Task to carry out. I would like every record reproduced exactly, with the pictures left out.
━━━━━ Material to process ━━━━━
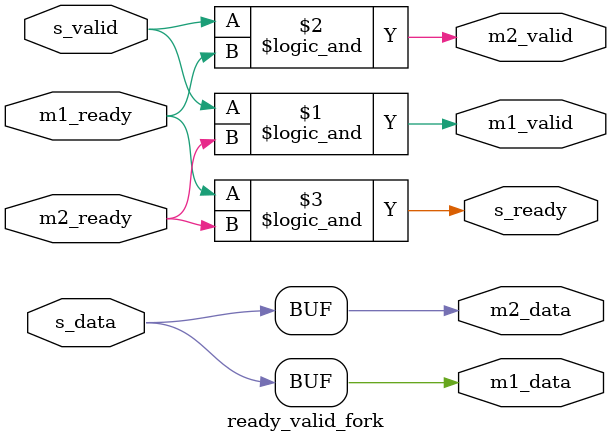
<source format=v>
`resetall
`timescale 1ns / 1ps
`default_nettype none

module ready_valid_fork #(
    parameter   DATA_WIDTH      = 1
)(
    input  wire                         s_valid,
    input  wire     [DATA_WIDTH-1:0]    s_data,
    output wire                         s_ready,

    output wire                         m1_valid,
    output wire     [DATA_WIDTH-1:0]    m1_data,
    input  wire                         m1_ready,

    output wire                         m2_valid,
    output wire     [DATA_WIDTH-1:0]    m2_data,
    input  wire                         m2_ready
);

    assign m1_data      = s_data;
    assign m2_data      = s_data;
    assign m1_valid     = s_valid && m2_ready;
    assign m2_valid     = s_valid && m1_ready;
    assign s_ready      = m1_ready && m2_ready;

endmodule

`resetall

</source>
━━━━━
Written response.
<source format=v>
`resetall
`timescale 1ns / 1ps
`default_nettype none

module ready_valid_fork #(
    parameter   DATA_WIDTH      = 1
)(
    input  wire                         s_valid,
    input  wire     [DATA_WIDTH-1:0]    s_data,
    output wire                         s_ready,

    output wire                         m1_valid,
    output wire     [DATA_WIDTH-1:0]    m1_data,
    input  wire                         m1_ready,

    output wire                         m2_valid,
    output wire     [DATA_WIDTH-1:0]    m2_data,
    input  wire                         m2_ready
);

    assign m1_data      = s_data;
    assign m2_data      = s_data;
    assign m1_valid     = s_valid && m2_ready;
    assign m2_valid     = s_valid && m1_ready;
    assign s_ready      = m1_ready && m2_ready;

endmodule

`resetall

</source>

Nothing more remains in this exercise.